When egg prices soared last year, thieves appeared to respond. About 100,000 eggs valued at $40,000 were stolen out of a trailer in Greencastle, Pennsylvania, in February 2025. Two months later, a shipment of 280,000 eggs disappeared from a farm in Warwick, Maryland.
Then egg prices fell. So did the egg thefts.
Technology makes for a better target than just about any other product right now, whether it’s eggs or diapers or Nike Air Jordans, said Danny Ramon of Overhaul, a supply chain security firm.
Thieves, Ramon said, are “really focused on cost density.”

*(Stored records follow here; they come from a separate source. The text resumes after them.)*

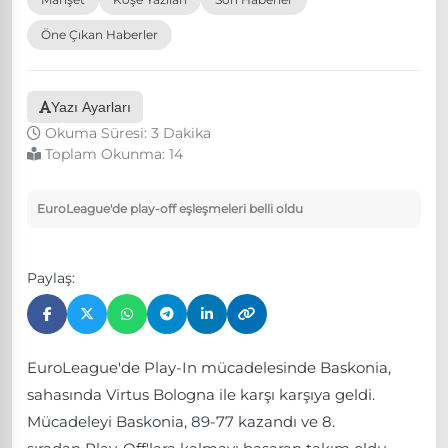
Öne Çıkan Haberler
Yazı Ayarları
Okuma Süresi: 3 Dakika
Toplam Okunma:
14
EuroLeague'de play-off eşleşmeleri belli oldu
Paylaş:
EuroLeague'de Play-In mücadelesinde Baskonia,
sahasında Virtus Bologna ile karşı karşıya geldi.
Mücadeleyi Baskonia, 89-77 kazandı ve 8.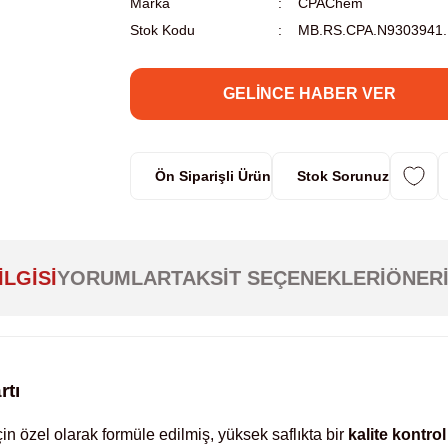
Marka
CPAChem
Stok Kodu
MB.RS.CPA.N9303941.
GELINCE HABER VER
Ön Siparişli Ürün
Stok Sorunuz
ILGISI
YORUMLAR
TAKSIT SEÇENEKLERI
ÖNERI
rtı
in özel olarak formüle edilmiş, yüksek saflıkta bir
kalite kontrol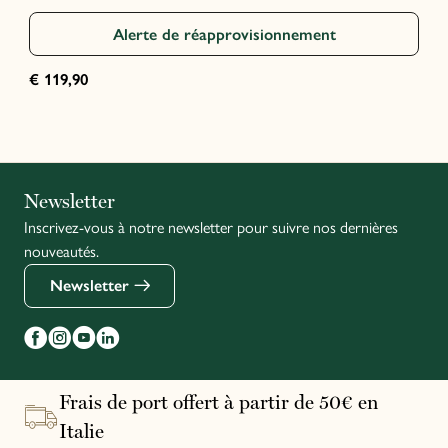
Alerte de réapprovisionnement
€ 119,90
Italiano
Newsletter
Inscrivez-vous à notre newsletter pour suivre nos dernières
English
nouveautés.
Newsletter
Frais de port offert à partir de 50€ en
Italie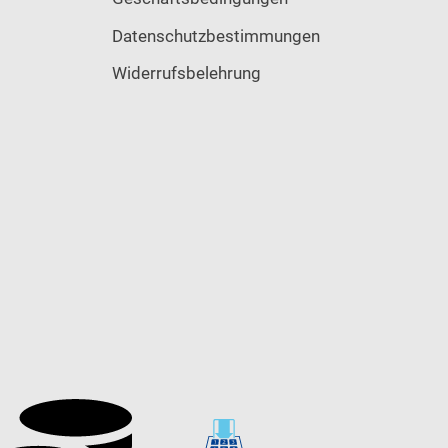
Datenschutzbestimmungen
Widerrufsbelehrung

One cargo thief ring in the Midwest targeted distribution facilities for companies such as Meta and Microsoft, conducting surveillance and following the trucks as they drove off, federal prosecutors said. The group then stole the loaded tractor-trailers when the drivers stopped to refuel or rest. They abandoned the stolen trucks nearby, reattaching the trailers to their own trucks and painting over trailer logos and swapping out the license plates to avoid detection. In January, the last of the six members convicted of crimes related to interstate transportation of stolen property was sentenced to 13½ years in prison.
But they were employing old-school tactics.

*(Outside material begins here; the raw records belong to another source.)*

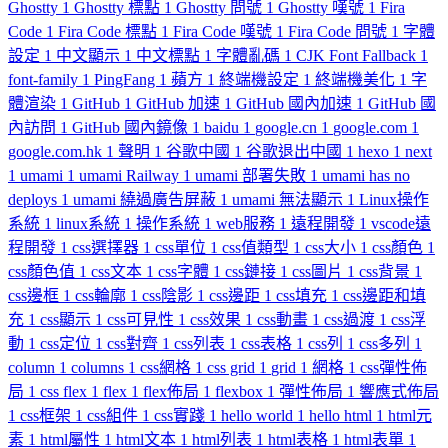
Ghostty
1
Ghostty 標點
1
Ghostty 問號
1
Ghostty 嘆號
1
Fira
Code
1
Fira Code 標點
1
Fira Code 嘆號
1
Fira Code 問號
1
字體
設定
1
中文顯示
1
中文標點
1
字體亂碼
1
CJK Font Fallback
1
font-family
1
PingFang
1
蘋方
1
終端機設定
1
終端機美化
1
字
體渲染
1
GitHub
1
GitHub 加速
1
GitHub 國內加速
1
GitHub 國
內訪問
1
GitHub 國內鏡像
1
baidu
1
google.cn
1
google.com
1
google.com.hk
1
聲明
1
谷歌中國
1
谷歌退出中國
1
hexo
1
next
1
umami
1
umami Railway
1
umami 部署失敗
1
umami has no
deploys
1
umami 繞過廣告屏蔽
1
umami 無法顯示
1
Linux操作
系統
1
linux系統
1
操作系統
1
web服務
1
遠程開發
1
vscode遠
程開發
1
css選擇器
1
css單位
1
css值類型
1
css大小
1
css顏色
1
css顏色值
1
css文本
1
css字體
1
css鏈接
1
css圖片
1
css背景
1
css邊框
1
css輪廓
1
css陰影
1
css邊距
1
css填充
1
css邊距和填
充
1
css顯示
1
css可見性
1
css效果
1
css動畫
1
css過渡
1
css浮
動
1
css定位
1
css對齊
1
css列表
1
css表格
1
css列
1
css多列
1
column
1
columns
1
css網格
1
css grid
1
grid
1
網格
1
css彈性佈
局
1
css flex
1
flex
1
flex佈局
1
flexbox
1
彈性佈局
1
響應式佈局
1
css框架
1
css組件
1
css實踐
1
hello world
1
hello html
1
html元
素
1
html屬性
1
html文本
1
html列表
1
html表格
1
html表單
1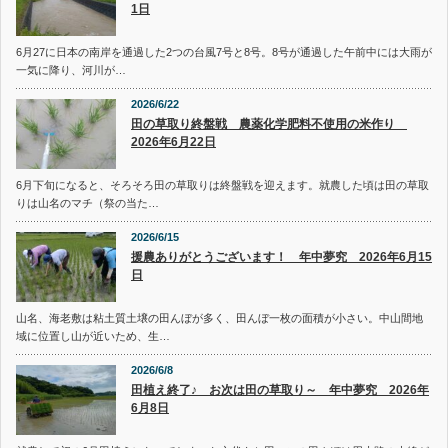
1日
6月27に日本の南岸を通過した2つの台風7号と8号。8号が通過した午前中には大雨が
一気に降り、河川が…
2026/6/22
田の草取り終盤戦 農薬化学肥料不使用の米作り
2026年6月22日
6月下旬になると、そろそろ田の草取りは終盤戦を迎えます。就農した頃は田の草取
りは山名のマチ（祭の当た…
2026/6/15
援農ありがとうございます！ 年中夢究 2026年6月15
日
山名、海老敷は粘土質土壌の田んぼが多く、田んぼ一枚の面積が小さい。中山間地
域に位置し山が近いため、生…
2026/6/8
田植え終了♪ お次は田の草取り～ 年中夢究 2026年
6月8日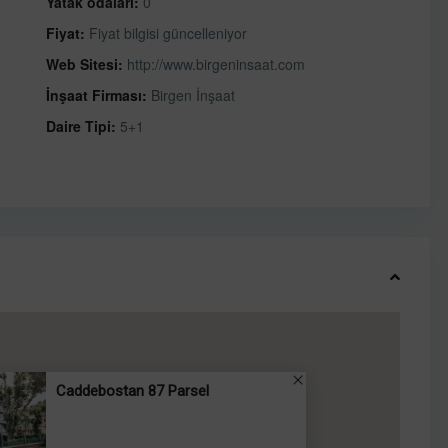
Yatak odaları:
0
Fiyat:
Fiyat bilgisi güncelleniyor
Web Sitesi:
http://www.birgeninsaat.com
İnşaat Firması:
Birgen İnşaat
Daire Tipi:
5+1
Caddebostan 87 Parsel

Shipping firms have gotten wise to these kinds of thefts. Now, with high-value loads, it is common for truckers to be instructed to not stop for any reason for the first 200 miles. That’s to make it harder for crews trailing them on the road. Trailers also often have GPS devices and special locks.

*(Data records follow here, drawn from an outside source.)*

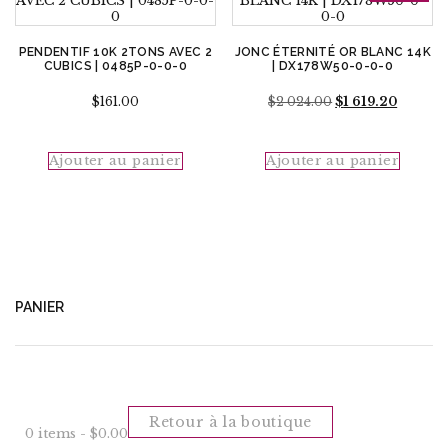
PENDENTIF 10K 2TONS AVEC 2
JONC ÉTERNITÉ OR BLANC 14K
CUBICS | 0485P-0-0-0
| DX178W50-0-0-0
Le
Le
$
161.00
$
2 024.00
$
1 619.20
prix
prix
initial
actuel
était :
est :
Ajouter au panier
Ajouter au panier
$2
$1
024.00.
619.20.
PANIER
Retour à la boutique
0 items -
$
0.00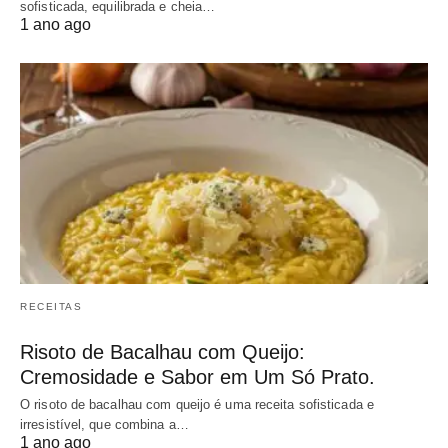
sofisticada, equilibrada e cheia…
1 ano ago
RECEITAS
Risoto de Bacalhau com Queijo:
Cremosidade e Sabor em Um Só Prato.
O risoto de bacalhau com queijo é uma receita sofisticada e
irresistível, que combina a…
1 ano ago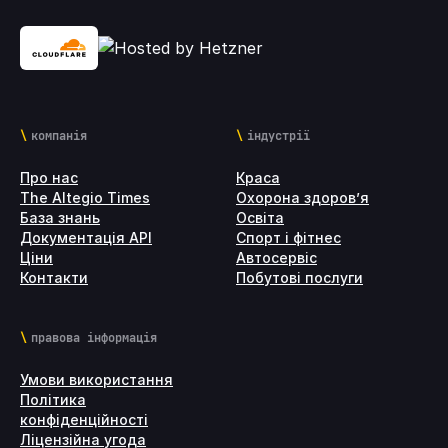
компанія
індустрії
Про нас
Краса
The Altegio Times
Охорона здоров’я
База знань
Освіта
Документація API
Спорт і фітнес
Ціни
Автосервіс
Контакти
Побутові послуги
правова інформація
Умови використання
Політика
конфіденційності
Ліцензійна угода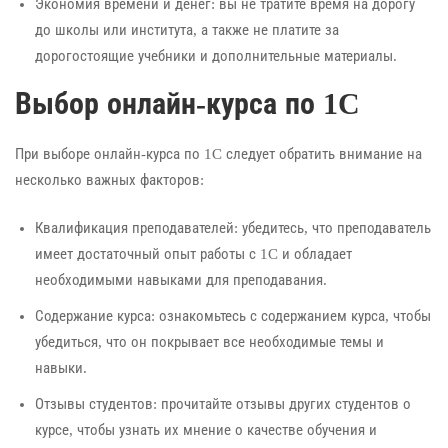
Экономия времени и денег: вы не тратите время на дорогу
до школы или института, а также не платите за
дорогостоящие учебники и дополнительные материалы.
Выбор онлайн-курса по 1C
При выборе онлайн-курса по 1C следует обратить внимание на
несколько важных факторов:
Квалификация преподавателей: убедитесь, что преподаватель
имеет достаточный опыт работы с 1C и обладает
необходимыми навыками для преподавания.
Содержание курса: ознакомьтесь с содержанием курса, чтобы
убедиться, что он покрывает все необходимые темы и
навыки.
Отзывы студентов: прочитайте отзывы других студентов о
курсе, чтобы узнать их мнение о качестве обучения и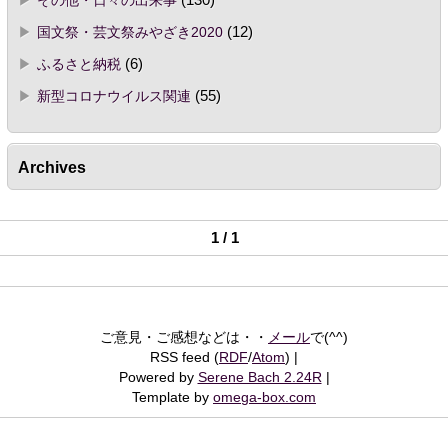
その他・日々の出来事
(130)
国文祭・芸文祭みやざき2020
(12)
ふるさと納税
(6)
新型コロナウイルス関連
(55)
Archives
1 / 1
ご意見・ご感想などは・・
メール
で(^^)
RSS feed (
RDF
/
Atom
)
Powered by
Serene Bach 2.24R
Template by
omega-box.com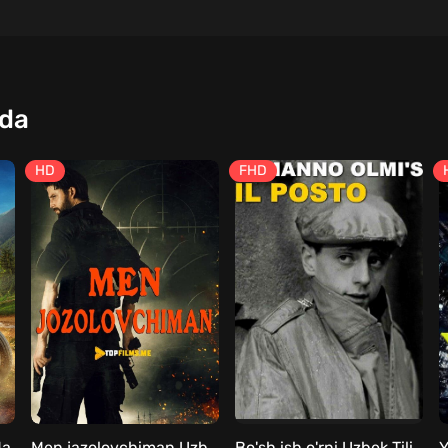
qda
HD
FHD
da
Men jazolovchiman Uzbek tilida
Bo'sh ish o'rni Uzbek Tilida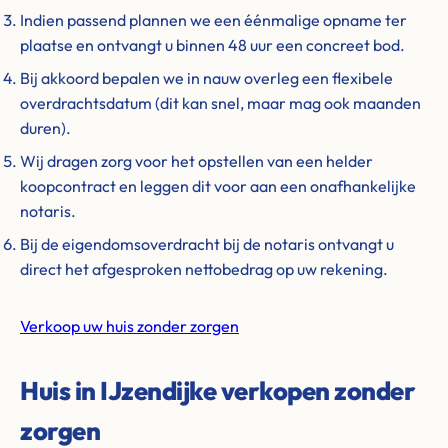
Indien passend plannen we een éénmalige opname ter
plaatse en ontvangt u binnen 48 uur een concreet bod.
Bij akkoord bepalen we in nauw overleg een flexibele
overdrachtsdatum (dit kan snel, maar mag ook maanden
duren).
Wij dragen zorg voor het opstellen van een helder
koopcontract en leggen dit voor aan een onafhankelijke
notaris.
Bij de eigendomsoverdracht bij de notaris ontvangt u
direct het afgesproken nettobedrag op uw rekening.
Verkoop uw huis zonder zorgen
Huis in IJzendijke verkopen zonder
zorgen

That hasn’t slowed the new crop of cargo thieves.
They increasingly rely on sophisticated strategy and deception that, in some cases, results in the goods being gone for hours or days before anyone realizes, industry officials say.
The cargo industry noticed a clear shift in heist tactics in the middle of 2023, with apparent involvement from organized criminal groups with ties to Mexico and Asia, according to an Overhaul report. That might help explain how criminals are able to unload the specialized tech hardware, which is not as easy to sell on the black market as a pair of sneakers.
The thieves exploit weaknesses in trucking supply chains, creating fake logistics and trucking companies and fraudulent bills of lading, using fictitious pickups and insider information to get their hands on multimillion-dollar loads.
In those cases, everything looks normal until the tractor-trailer fails to turn up at its destination.
“It’s harder to recognize when the cargo just disappears off the grid,” Ramon said.
In September, a man walked into a shipping company in Salt Lake City posing as a truck driver who was supposed to haul a trailer 13 hours to El Paso.
Officials don’t know how he inserted himself into the supply chain. But the shipping company didn’t suspect a thing. The fake driver even agreed to his phone being tracked, a common request for high-value loads. His GPS trail went cold about an hour outside El Paso.
The trailer was discovered days later in Irwindale, California, not far from the Port of Long Beach, one of the world’s busiest shipping ports.
Gone was the trailer’s load of 40 AI server racks and 108,230 memory modules that are often used in AI data centers, according to an industry BOLO notice.
The stolen cargo was valued at $31 million.
“That’s a big one,” Lewis said.
The Utah Attorney General’s Office is investigating.